Ne kadar düşünüyoruz?
En az üzerinde düşündüğümüz ve dikkatimizi çekmeyen hâdiseler nelerdir? Gündelik ve alışılmış olanlar değil mi?(güneşin doğması, kışdan sonra baharın gelmesi v.s.) adına ülfet(alışkanlık) dediğimiz, gözümüzü kapayan bir perde var. Önümüzden o perdeyi kaldırıp, çevremizdeki olayları lâyıkıyla takdir edip, düşünemiyoruz.
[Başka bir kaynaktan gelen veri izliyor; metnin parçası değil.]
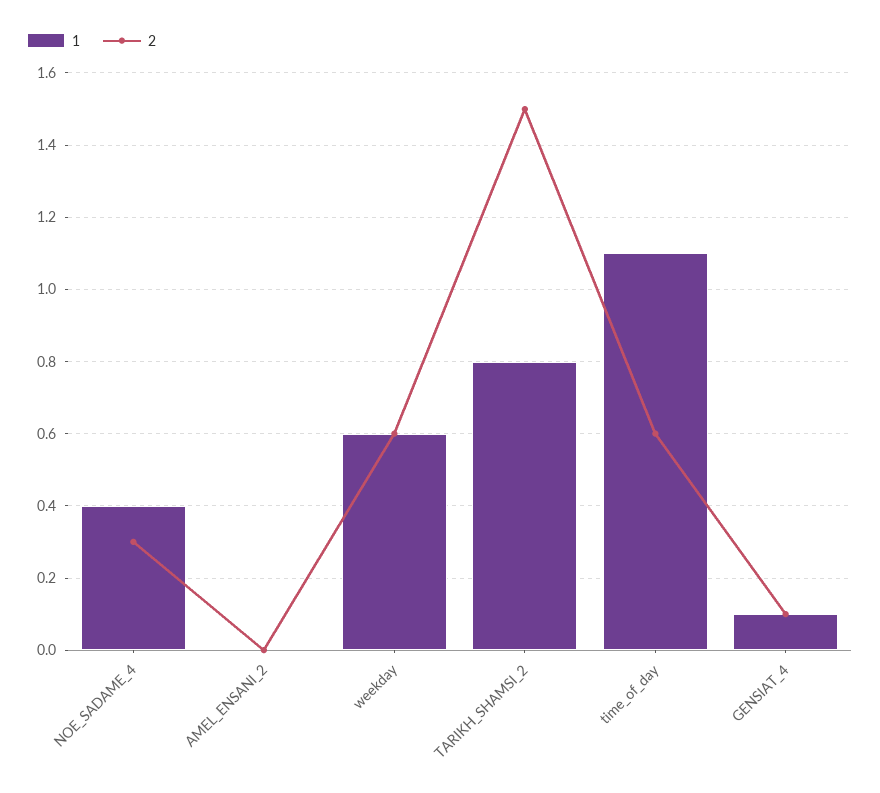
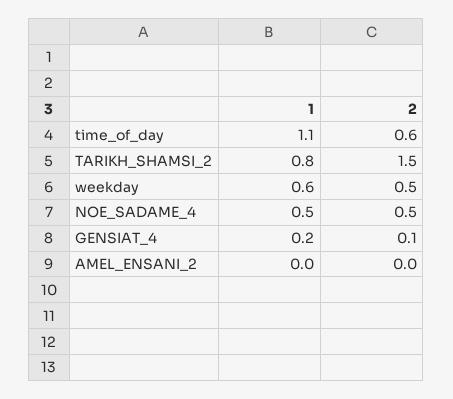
1, NOE_SADAME_4: 0.4 -> 0.5
2, NOE_SADAME_4: 0.3 -> 0.5
2, weekday: 0.6 -> 0.5
1, GENSIAT_4: 0.1 -> 0.2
Mesela:
*Yağmurlu havalarda, şimşeğin çakmasıyla birlikte başımıza nitrik asit(kezzap) yağması için her türlü ortam hazırken üstümüze rahmet yağmurları yağdıran …
*Trilyarlarca farklı canlı-cansız madde çeşidini sadece 92 çeşit atomdan yapan...
*Her baharda bütün ağaçları ve meyveli bitkileri cennet hurileri gibi giydirip,süslendirip,ellerine her çeşit meyveleri verip,bizlere uzatıp ‘Haydi alınız, yiyiniz diyerek ikram eden…
*Bir zehirli sineğin eliyle bizlere şifalı, tatlı balı yediren ve elsiz bir böceğin eliyle en yumuşak ipeği bizlere giydiren…
*Yanıcı bir gaz olan hidrojeni yakıcı bir gaz olan oksijene aşık eden, neticesinde söndürme özelliğine sahip hayat kaynağımız suyu bize sunan…
*Bir kısmı dünyamızdan bin defa büyük,ve o büyüklerden bir kısmı top güllesinden yetmiş derece süratli yüz binler semavi cisimleri direksiz, düşürmeden durduran ve birbirine çarpmadan olağanüstü çabuk ve beraber gezdiren…
*Kışın ölen 300.000 çeşit canlıları bahar da şaşırmadan, birbirine karıştırmadan hatasız,yanlışsız,mükemmel,muntazam bir şekilde yeniden yaratan…
Değerli okurlarım, bütün bu saymış olduğumuz olayları ve daha nicelerini yapan, idare eden ve düzenleyen, tâkdir eden kim olabilir? Bir islam âliminin dediği gibi:
• Bir köy muhtarsız olmaz
• Bir iğne ustasız olmaz, sahipsiz olamaz
• Bir harf kâtipsiz olmaz;biliyorsunuz…
Öyleyse şu muntazam kâinat (evren) nasıl hâkimsiz olur?